Depois veio o devastador terremoto de magnitude 7, que na tarde de 12 de janeiro de 2010 arrasou a capital haitiana. Durante a fase mais dura da crise humanitária que se seguiu, milhares de brasileiros se juntaram ao esforço internacional para amenizar o sofrimento do povo do Haiti, enviando alimentos,  remédios e equipes especializadas de defesa civil. Tudo registrado pela imprensa.

A tragédia banalizada

Mas o tempo, do qual se diz que cura todos os males, na verdade o que faz é banalizar as tragédias.

A ONU mobilizou seu Alto Comissariado para Refugiados, levantou fundos, mas, a um mês de se completarem dois anos da tragédia, ainda há pelo menos 700 mil haitianos fora de suas casas, alojados precariamente em acampamentos ou abrigados provisoriamente em casas de famílias que foram poupadas pelo terremoto. O principal trabalho da ONU foi o de providenciar documentos, e grande número de cidadãos que conseguiram resgatar suas identidades deram início, há alguns meses, a um lento e penoso êxodo em direção à América do Sul.

O caminho dos refugiados passa pela República Dominicana, de onde são tangidos pela nova política repelente do governo local, fazem a travessia do Caribe para o Panamá e dali seguem, pelo Equador, Peru e Bolívia. A maior parte deles esté neste momento concentrada na cidade de Brasiléia, no Acre, que forma com Epitaciolândia a tríplice fronteira com a boliviana Cobija.

E o que tem a imprensa brasileira a ver com isso?

Aparentemente, nada.

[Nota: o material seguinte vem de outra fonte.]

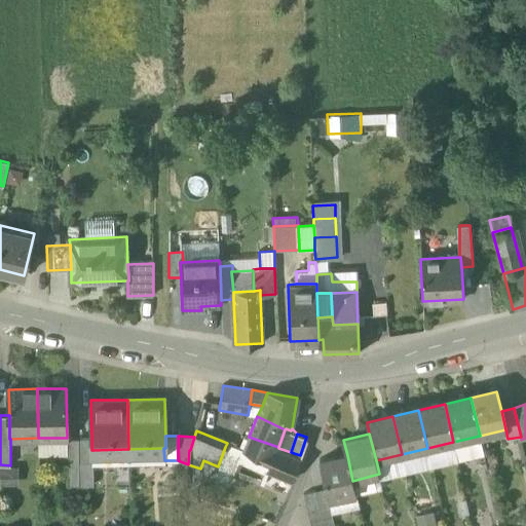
[(480,436),(453,442),(458,461),(484,455),(480,436)]
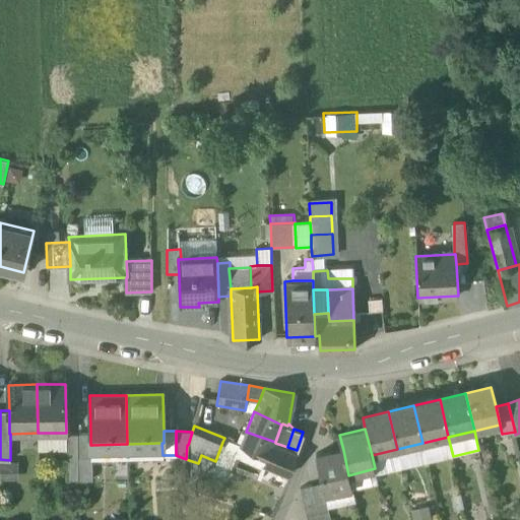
[(275,442),(246,432),(241,446),(267,456),(269,457),(275,443),(275,442)]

Eram, até o final da semana, mais de 800 haitianos abrigados em um pequeno hotel e em algumas casas de Brasiléia, mantidos pelo governo do Acre e pela solidariedade dos moradores da cidade. Na maioria, são homens jovens, de até 40 anos, profissionais de construção civil, mas há entre eles mulheres grávidas e crianças muito pequenas.

Antes que a imprensa tradicional do Brasil descobrisse essa pauta, ela era publicada no dia 13 passado pelo jornal inglês The Guardian (ver aqui), na pista de uma reportagem produzida por este observador juntamente com o blogueiro Altino Machado, e publicada pelo portal Terra Magazine (ver aqui e aqui)

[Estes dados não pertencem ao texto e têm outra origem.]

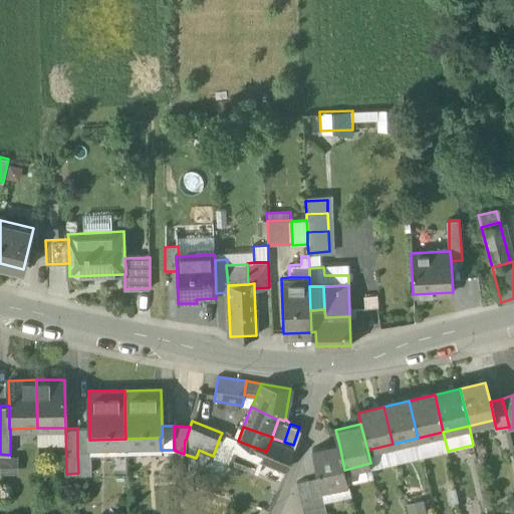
[(89,428),(77,428),(77,452),(91,452),(91,440),(89,440),(89,428)]
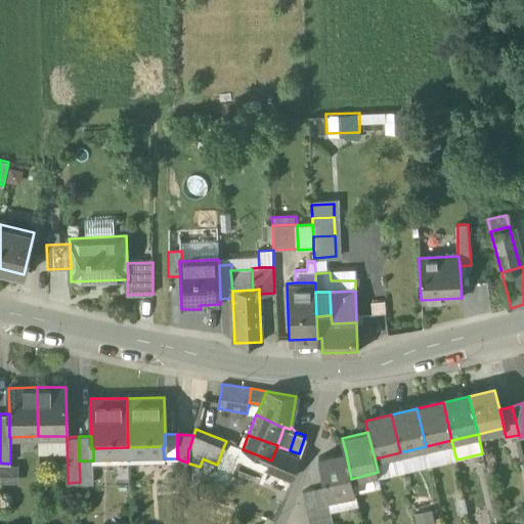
[(242,452),(224,445),(217,465),(233,471),(242,452)]
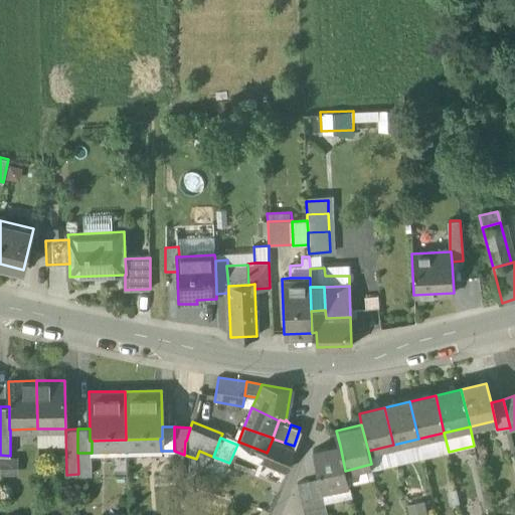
[(160,439),(126,440),(126,454),(162,453),(162,451),(161,451),(160,439)]
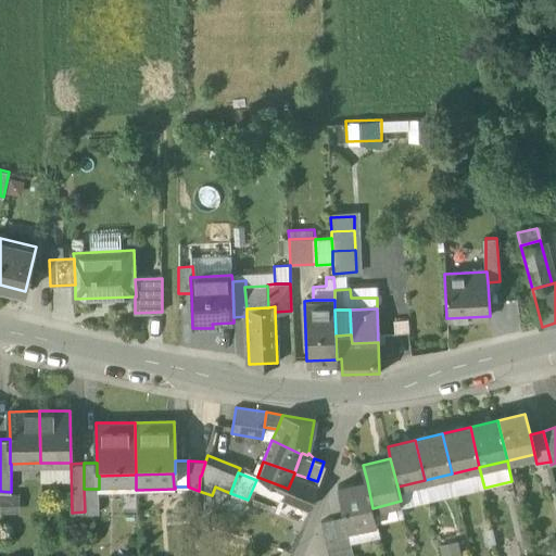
[(307,478),(294,474),(288,489),(286,488),(282,495),(310,507),(317,481),(307,478)]
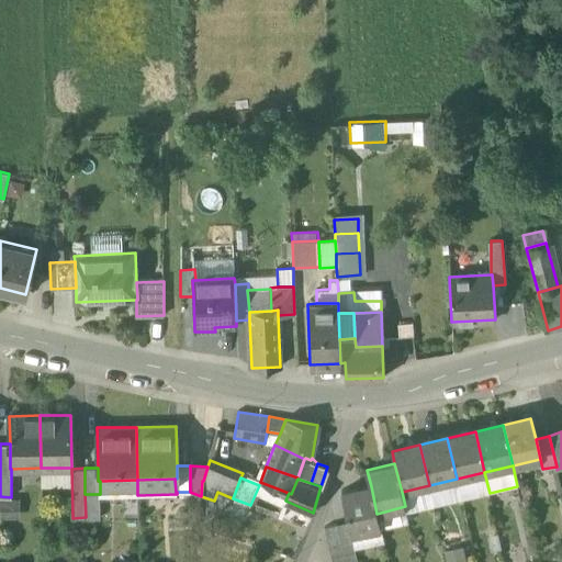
[(371,486),(341,493),(348,521),(351,536),(381,529),(377,514),(371,486)]
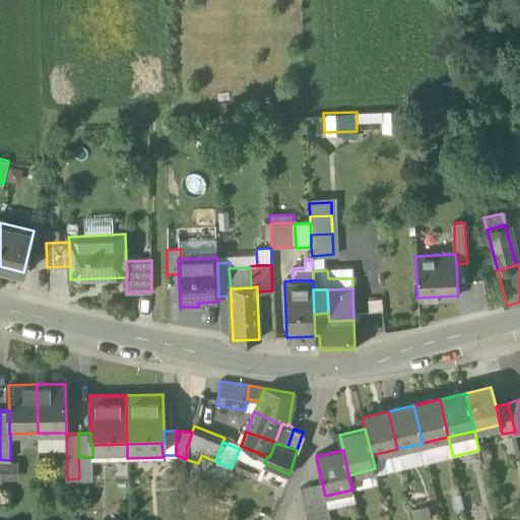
[(186,459),(176,455),(177,486),(185,486),(186,459)]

No mesmo dia, uma equipe da TV Globo esteve na região, para uma reportagem sobre o risco de uma epidemia de dengue. Os jornalistas enxergaram os mosquitos – carapanãs, como são chamados no Acre – mas não viram os haitianos.

Na noite de sexta-feira passada, dia 16, o Jornal Nacional finalmente descobriu a história. Só então os jornais do Sudeste acordaram para o problema. Nesta terça-feira, dia 20, uma audiência pública de emergência, realizada na Comissão de Relações Exteriores do Senado, deu partida a uma solução para o drama.

Isso revela que, quando a imprensa se movimenta, muitas crises podem ser evitadas.